- [AIM]: Reproduce exactly the lines from the one containing "dynamic real-time deformability" through the end of the listing, minus the pictures.

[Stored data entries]
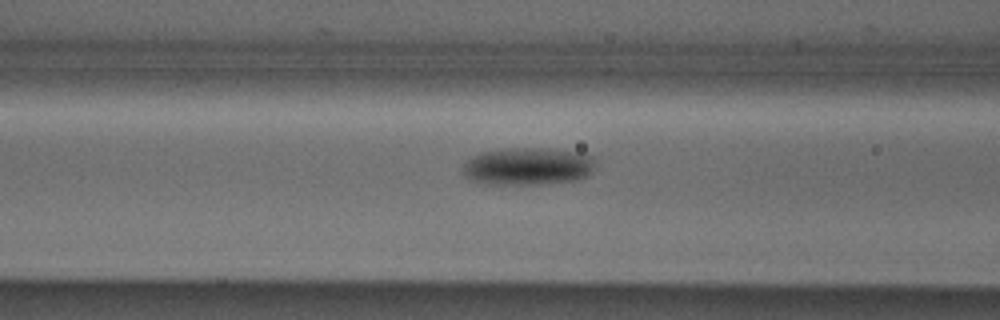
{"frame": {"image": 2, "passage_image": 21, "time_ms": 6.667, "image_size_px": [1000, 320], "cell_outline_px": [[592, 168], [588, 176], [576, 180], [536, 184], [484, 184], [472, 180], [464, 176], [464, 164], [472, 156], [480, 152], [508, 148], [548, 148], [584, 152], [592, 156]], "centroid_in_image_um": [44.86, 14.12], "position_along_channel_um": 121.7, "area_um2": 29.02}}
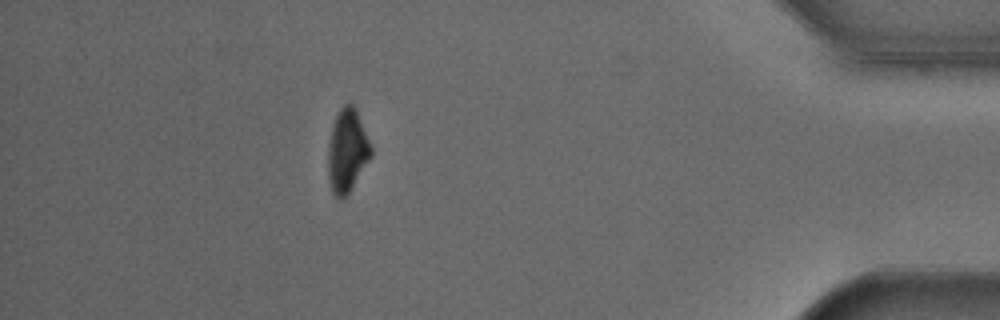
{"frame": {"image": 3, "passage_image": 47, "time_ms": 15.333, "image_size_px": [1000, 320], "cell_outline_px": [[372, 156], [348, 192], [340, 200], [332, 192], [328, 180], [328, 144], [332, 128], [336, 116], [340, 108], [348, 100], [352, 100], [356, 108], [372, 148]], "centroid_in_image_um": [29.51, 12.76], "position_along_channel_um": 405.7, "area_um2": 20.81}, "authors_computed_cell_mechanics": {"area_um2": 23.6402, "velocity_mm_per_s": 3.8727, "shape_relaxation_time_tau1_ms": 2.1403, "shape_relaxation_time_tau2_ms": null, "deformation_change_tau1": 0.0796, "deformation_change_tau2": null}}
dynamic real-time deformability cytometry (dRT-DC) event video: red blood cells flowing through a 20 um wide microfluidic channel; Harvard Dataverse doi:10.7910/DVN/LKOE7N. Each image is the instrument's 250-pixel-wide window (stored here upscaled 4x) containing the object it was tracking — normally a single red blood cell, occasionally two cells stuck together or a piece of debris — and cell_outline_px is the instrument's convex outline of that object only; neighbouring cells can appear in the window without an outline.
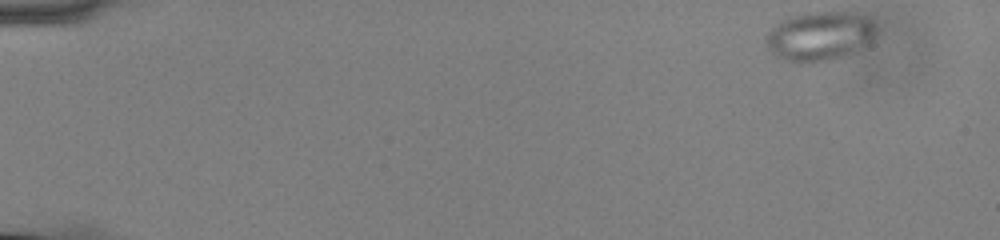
{"species": "common noctule bat (a hibernating species)", "species_latin": "Nyctalus noctula", "temperature_condition": "cold", "stored_images_in_passage": 53, "camera_frame_rate_fps": 3000, "um_per_image_px": 0.085, "animal": {"sex": "male", "body_mass_g": 13.0, "forearm_length_mm": 53.1}, "frame": {"image": 1, "passage_image": 1, "time_ms": 0.0, "image_size_px": [1000, 240], "cell_outline_px": [[872, 36], [868, 40], [848, 52], [840, 56], [816, 64], [796, 64], [776, 56], [764, 44], [764, 36], [780, 20], [804, 12], [848, 12], [864, 16], [872, 20]], "centroid_in_image_um": [69.5, 3.08], "position_along_channel_um": 15.5, "area_um2": 31.04}}
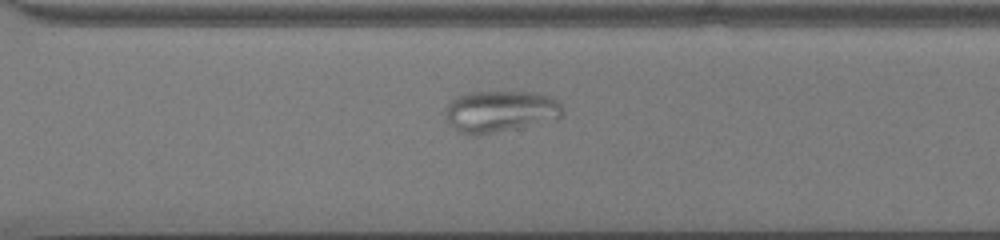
{"frame": {"image": 2, "passage_image": 38, "time_ms": 12.333, "image_size_px": [1000, 240], "cell_outline_px": [[564, 116], [556, 120], [476, 136], [468, 136], [456, 132], [448, 120], [444, 112], [448, 104], [456, 96], [468, 92], [536, 92], [556, 100], [560, 104], [564, 112]], "centroid_in_image_um": [42.5, 9.48], "position_along_channel_um": 328.1, "area_um2": 28.73}}
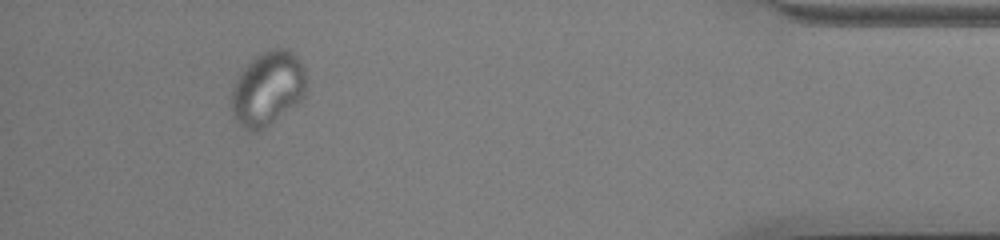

- [WRITTEN SOLUTION]:
dynamic real-time deformability cytometry (dRT-DC) event video: red blood cells flowing through a 20 um wide microfluidic channel; Harvard Dataverse doi:10.7910/DVN/LKOE7N. Each image is the instrument's 250-pixel-wide window (stored here upscaled 4x) containing the object it was tracking — normally a single red blood cell, occasionally two cells stuck together or a piece of debris — and cell_outline_px is the instrument's convex outline of that object only; neighbouring cells can appear in the window without an outline.
{"species": "common noctule bat (a hibernating species)", "species_latin": "Nyctalus noctula", "temperature_condition": "cold", "stored_images_in_passage": 53, "camera_frame_rate_fps": 3000, "um_per_image_px": 0.085, "animal": {"sex": "male", "body_mass_g": 13.0, "forearm_length_mm": 53.1}, "frame": {"image": 1, "passage_image": 1, "time_ms": 0.0, "image_size_px": [1000, 240], "cell_outline_px": [[872, 36], [868, 40], [848, 52], [840, 56], [816, 64], [796, 64], [776, 56], [764, 44], [764, 36], [780, 20], [804, 12], [848, 12], [864, 16], [872, 20]], "centroid_in_image_um": [69.5, 3.08], "position_along_channel_um": 15.5, "area_um2": 31.04}}
{"frame": {"image": 2, "passage_image": 38, "time_ms": 12.333, "image_size_px": [1000, 240], "cell_outline_px": [[564, 116], [556, 120], [476, 136], [468, 136], [456, 132], [448, 120], [444, 112], [448, 104], [456, 96], [468, 92], [536, 92], [556, 100], [560, 104], [564, 112]], "centroid_in_image_um": [42.5, 9.48], "position_along_channel_um": 328.1, "area_um2": 28.73}}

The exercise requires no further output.